### [Task instructions]
**A.** Copy word for word the stretch of the basketball forum thread about Heat and Laker fans from "Don't forget about" through "forgot about those.".
**B.** Answer these questions about the basketball forum thread about Heat and Laker fans:
(i) Which player does the first post say had an excellent year?
(ii) In the quoted post, what do Laker fans say was "stole" from them?
(iii) According to the last post by shobe42, who is Shaq mad at?
**C.** Write what comes next in the basketball forum thread about Heat and Laker fans, starting after its final post.

### [Text passage]
Segment Open

Don't forget about rashard lewis having an excellent year.
Also, the suns had lots of success because no one got injured as well.


----------



## DBurks2818 (May 18, 2005)

Oh, great points. I forgot about those.


----------



## shobe42 (Jun 21, 2002)

gian said:


> :laugh:
> 
> Who are those 'people'? Show me a false generalization that wasn't in direct response to another false generalization in this thread by a Heat fan.


here's an example i found real quick.. actually what caused me to post on this board.

[Q]These Laker fans crack me up man. They have all this animosity towards us because according to them we 'stole' their best player.[/Q]

we could care less about a team that think much more about themselves than they really are... a post was made on the board anti-lakers and we're gonna fite it... *we have no animosity, so that makes this post a generalization*


----------



## shobe42 (Jun 21, 2002)

Honestly i feel a lot of the heat/laker issues come from the heat side....

Shaq is real mad at the Lakers and the Lakers don't care... IMO, heat fans have rallied around Shaq on here against Laker fans....

Segment Closed

### [Recorded data]
Segment Open

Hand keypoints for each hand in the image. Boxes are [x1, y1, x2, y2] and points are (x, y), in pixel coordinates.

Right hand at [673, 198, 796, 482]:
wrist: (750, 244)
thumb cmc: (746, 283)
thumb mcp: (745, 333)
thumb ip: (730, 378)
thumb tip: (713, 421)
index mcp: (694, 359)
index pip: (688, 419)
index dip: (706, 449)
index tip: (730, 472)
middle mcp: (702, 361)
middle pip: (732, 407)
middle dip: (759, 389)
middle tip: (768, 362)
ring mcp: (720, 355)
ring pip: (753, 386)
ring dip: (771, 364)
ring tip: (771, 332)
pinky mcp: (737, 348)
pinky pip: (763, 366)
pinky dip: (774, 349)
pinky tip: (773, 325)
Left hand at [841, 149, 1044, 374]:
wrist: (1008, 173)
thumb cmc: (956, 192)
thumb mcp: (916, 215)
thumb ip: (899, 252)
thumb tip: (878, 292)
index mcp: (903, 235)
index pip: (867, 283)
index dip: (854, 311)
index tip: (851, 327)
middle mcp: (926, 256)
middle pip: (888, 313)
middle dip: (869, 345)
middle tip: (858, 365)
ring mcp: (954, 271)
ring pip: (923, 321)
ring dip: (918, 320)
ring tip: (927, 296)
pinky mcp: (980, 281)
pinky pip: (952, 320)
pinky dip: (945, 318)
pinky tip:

Segment Closed

### [Answers by task]
**A.**
Don't forget about rashard lewis having an excellent year.
Also, the suns had lots of success because no one got injured as well.


----------



## DBurks2818 (May 18, 2005)

Oh, great points. I forgot about those.

**B.**
(i) Rashard Lewis
(ii) Their best player
(iii) The Lakers

**C.**
we aren't angry b/c 1. we for the most part are glad he's out and 2. what would we have to be jelous of when he really didnt work out for yall... it was what we figured he was injured and didn't come thru when he was needed

so i feel that "most" heat fans have rallied around Shaq and our a lil disapointed at how he turned out while "most" Laker fans really don't care a whole bunch about other teams...


----------



## bear23 (Feb 28, 2005)

shobe42 said:


> Honestly i feel a lot of the heat/laker issues come from the heat side....
> 
> Shaq is real mad at the Lakers and the Lakers don't care... IMO, heat fans have rallied around Shaq on here against Laker fans....
> 
> ...


Did you enjoy the extended off season Shobe


----------



## shobe42 (Jun 21, 2002)

have u watched the news at all lately

so far... HELL YEAH...


----------



## -33- (Aug 6, 2002)

yes it was everything you expected, Shaq was injured? he missed like 11 games out of the 97 we played this reg season + postseason...that's not bad at all....

Phil has always had 2 great players, MJ+Pip/Kobe+Shaq, now he doesn't have the luxury...I want to see Phil prove himself as a great coach and do a job without 2 superstars, b/c I don't see the Lakers adding another big piece to the puzzle (although I guess it could happen)

1 season in the books: Advantage, Heat.


----------



## Damian Necronamous (Jun 10, 2002)

Shaq_Diesel said:


> yes it was everything you expected, Shaq was injured? he missed like 11 games out of the 97 we played this reg season + postseason...that's not bad at all....
> 
> Phil has always had 2 great players, MJ+Pip/Kobe+Shaq, now he doesn't have the luxury...I want to see Phil prove himself as a great coach and do a job without 2 superstars, b/c I don't see the Lakers adding another big piece to the puzzle (although I guess it could happen)
> 
> 1 season in the books: Advantage, Heat.


You won't be chirpin so much later this year when you have to re-sign Shaq for 3 years at $30M each...


----------



## DBurks2818 (May 18, 2005)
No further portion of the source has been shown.